«Le celle del nostro minimo letargo» (Reperti, 12)

Tra le ultimissime poesie di Mario Luzi ci sono cinque testi che compongono un piccolo «ciclo benedettino», sia per titolazione esplicita (Benedettina 1, Benedettina 2, ecc.), sia soprattutto per temi. Anzi, sostanzialmente per il tema, quello del silenzio. Quel silenzio, monastico o universale, di fronte al quale il poeta si sente sollecitato a definire se stesso, che zitto non sta e non può stare.

Un silenzio raggiunto, che «riduce a nulla e a luce / ogni pensiero della specie», e un silenzio comunque interrotto «dal funereo stillicidio / nella pozza / immensa / del tuo vaso, / del nero /siero / della deiezione nostra»; un silenzio in cui tutto si spegne e un silenzio dal cui fondo si spera di «risorgere / candore e canto».
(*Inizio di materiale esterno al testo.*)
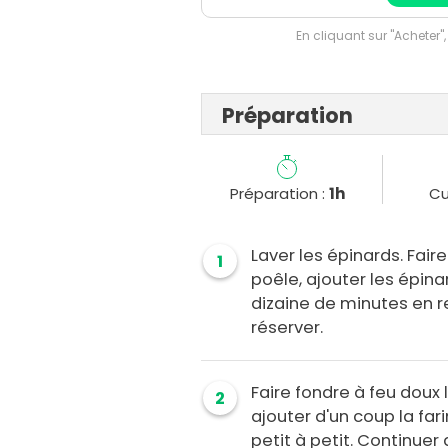
En cliquant sur "Acheter",
Préparation
Préparation :
1h
Cu
Laver les épinards. Fair
1
poêle, ajouter les épin
dizaine de minutes en r
réserver.
Faire fondre à feu doux
2
ajouter d'un coup la fari
petit à petit. Continue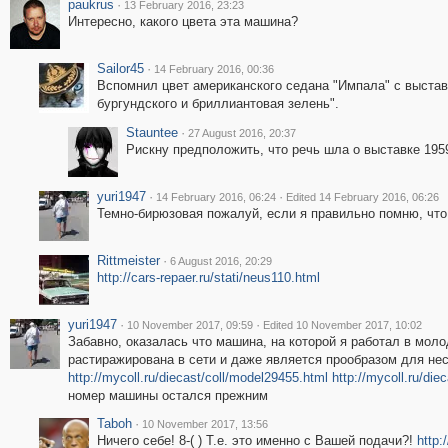
paukrus
·
13 February 2016, 23:23
Интересно, какого цвета эта машина?
Sailor45
·
14 February 2016, 00:36
Вспомнил цвет американского седана "Импала" с выставки
бургундского и бриллиантовая зелень".
Stauntee
·
27 August 2016, 20:37
Рискну предположить, что речь шла о выставке 1959
yuri1947
·
·
14 February 2016, 06:24
Edited 14 February 2016, 06:26
Темно-бирюзовая пожалуй, если я правильно помню, что 
Rittmeister
·
6 August 2016, 20:29
http://cars-repaer.ru/stati/neus110.html
yuri1947
·
·
10 November 2017, 09:59
Edited 10 November 2017, 10:02
Забавно, оказалась что машина, на которой я работал в мол
растиражирована в сети и даже является прообразом для н
http://mycoll.ru/diecast/coll/model29455.html
http://mycoll.ru/die
номер машины остался прежним
Taboh
·
10 November 2017, 13:56
Ничего себе! 8-( ) Т.е. это именно с Вашей подачи?!
http: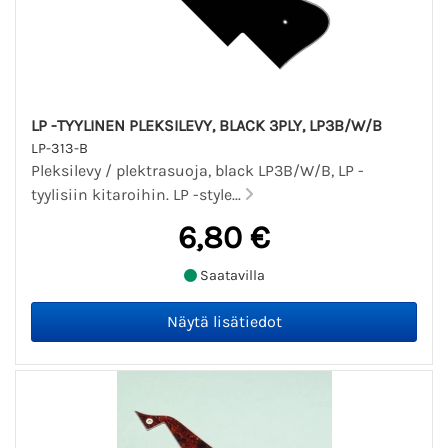
LP -TYYLINEN PLEKSILEVY, BLACK 3PLY, LP3B/W/B
LP-313-B
Pleksilevy / plektrasuoja, black LP3B/W/B, LP -
tyylisiin kitaroihin. LP -style...
6,80 €
Saatavilla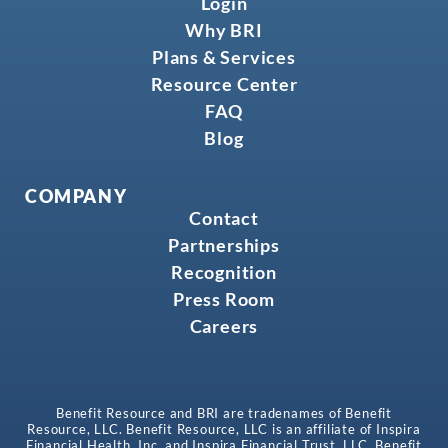
Login
Why BRI
Plans & Services
Resource Center
FAQ
Blog
COMPANY
Contact
Partnerships
Recognition
Press Room
Careers
Benefit Resource and BRI are tradenames of Benefit
Resource, LLC. Benefit Resource, LLC is an affiliate of Inspira
Financial Health, Inc. and Inspira Financial Trust, LLC. Benefit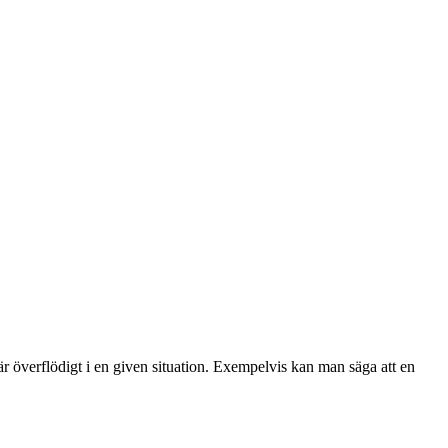
r överflödigt i en given situation. Exempelvis kan man säga att en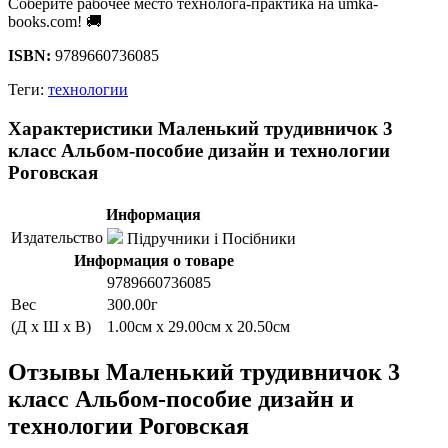
Соберите рабочее место технолога-практика на umka-
books.com! 🚚
ISBN:
9789660736085
Теги:
технологии
Характеристики Маленький трудивничок 3
класс Альбом-пособие дизайн и технологии
Роговская
Информация
Издательство
Підручники і Посібники
Информация о товаре
9789660736085
Вес
300.00г
(Д x Ш x В)
1.00см x 29.00см x 20.50см
Отзывы Маленький трудивничок 3
класс Альбом-пособие дизайн и
технологии Роговская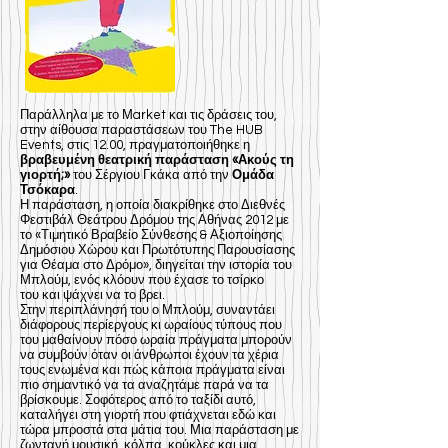
Παράλληλα με το Μarket και τις δράσεις του,
στην αίθουσα παραστάσεων του The HUB
Events, στις 12.00, πραγματοποιήθηκε η
βραβευμένη θεατρική παράσταση «Ακούς τη
γιορτή;»
του Σέργιου Γκάκα από την
Ομάδα
Τσόκαρα
.
Η παράσταση, η οποία διακρίθηκε στο Διεθνές
Φεστιβάλ Θεάτρου Δρόμου της Αθήνας 2012 με
το «Τιμητικό Βραβείο Σύνθεσης & Αξιοποίησης
Δημόσιου Χώρου και Πρωτότυπης Παρουσίασης
για Θέαμα στο Δρόμο», διηγείται την ιστορία του
Μπλούμ, ενός κλόουν που έχασε το τσίρκο
του και ψάχνει να το βρει.
Στην περιπλάνησή του ο Μπλούμ, συναντάει
διάφορους περίεργους κι ωραίους τύπους που
του μαθαίνουν πόσο ωραία πράγματα μπορούν
να συμβούν όταν οι άνθρωποι έχουν τα χέρια
τους ενωμένα και πώς κάποια πράγματα είναι
πιο σημαντικό να τα αναζητάμε παρά να τα
βρίσκουμε. Σοφότερος από το ταξίδι αυτό,
καταλήγει στη γιορτή που φτιάχνεται εδώ και
τώρα μπροστά στα μάτια του. Μια παράσταση με
ζωντανή μουσική, κόλπα, κούκλες και μια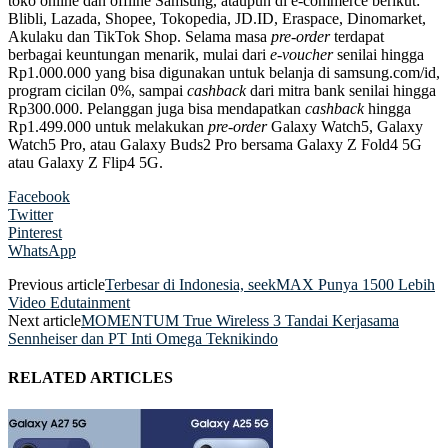
toko online dan offline Samsung, ataupun di e-commerce berikut:
Blibli, Lazada, Shopee, Tokopedia, JD.ID, Eraspace, Dinomarket,
Akulaku dan TikTok Shop. Selama masa
pre-order
terdapat
berbagai keuntungan menarik, mulai dari
e-voucher
senilai hingga
Rp1.000.000 yang bisa digunakan untuk belanja di samsung.com/id,
program cicilan 0%, sampai
cashback
dari mitra bank senilai hingga
Rp300.000. Pelanggan juga bisa mendapatkan
cashback
hingga
Rp1.499.000 untuk melakukan
pre-order
Galaxy Watch5, Galaxy
Watch5 Pro, atau Galaxy Buds2 Pro bersama Galaxy Z Fold4 5G
atau Galaxy Z Flip4 5G.
Facebook
Twitter
Pinterest
WhatsApp
Previous article
Terbesar di Indonesia, seekMAX Punya 1500 Lebih
Video Edutainment
Next article
MOMENTUM True Wireless 3 Tandai Kerjasama
Sennheiser dan PT Inti Omega Teknikindo
RELATED ARTICLES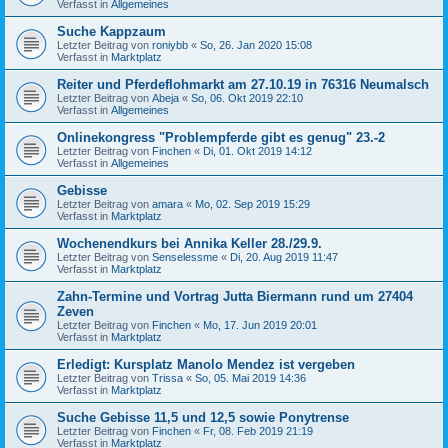
Verfasst in
Allgemeines
Suche Kappzaum
Letzter Beitrag von
roniybb
«
So, 26. Jan 2020 15:08
Verfasst in
Marktplatz
Reiter und Pferdeflohmarkt am 27.10.19 in 76316 Neumalsch
Letzter Beitrag von
Abeja
«
So, 06. Okt 2019 22:10
Verfasst in
Allgemeines
Onlinekongress "Problempferde gibt es genug" 23.-2
Letzter Beitrag von
Finchen
«
Di, 01. Okt 2019 14:12
Verfasst in
Allgemeines
Gebisse
Letzter Beitrag von
amara
«
Mo, 02. Sep 2019 15:29
Verfasst in
Marktplatz
Wochenendkurs bei Annika Keller 28./29.9.
Letzter Beitrag von
Senselessme
«
Di, 20. Aug 2019 11:47
Verfasst in
Marktplatz
Zahn-Termine und Vortrag Jutta Biermann rund um 27404
Zeven
Letzter Beitrag von
Finchen
«
Mo, 17. Jun 2019 20:01
Verfasst in
Marktplatz
Erledigt: Kursplatz Manolo Mendez ist vergeben
Letzter Beitrag von
Trissa
«
So, 05. Mai 2019 14:36
Verfasst in
Marktplatz
Suche Gebisse 11,5 und 12,5 sowie Ponytrense
Letzter Beitrag von
Finchen
«
Fr, 08. Feb 2019 21:19
Verfasst in
Marktplatz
Il poeta, massima incarnazione di un’individualità parlante, prova di necessità un certo disagio al cospetto di un silenzio collettivo e a sua volta incarnato. Certo, c’è la preghiera, e il suggerimento non tanto velato di un legame tra essa e la poesia. Ma forse c’è, nei versi di Luzi, soprattutto l’idea che quel silenzio ci sembri tale soltanto perché non siamo in grado di udire, se così si può dire, certe «frequenze», quelle dell’eterno, sia esso Dio o mondo o vicenda dell’essere.

Notte alta, verso mattutino.
Era tra le muraglie
i corridoi, le celle
della povera abbazia
silenzio, quello?
aveva
quella vocalità
l’eterno?
e lui l’aveva
vertiginosamente appresa?

O era invece il cantico del mondo
così pieno
di totalità, così profondo –
non bastava
l’udito ad ascoltarlo,
l’uomo a seguirne il ritmo.

Mario Luzi, Lasciami, non trattenermi. Poesie ultime, a cura di S. Verdino, Garzanti 2009, pp. 126-31. (Il titolo del post è un verso di Luzi tratto dal terzo testo del ciclo.)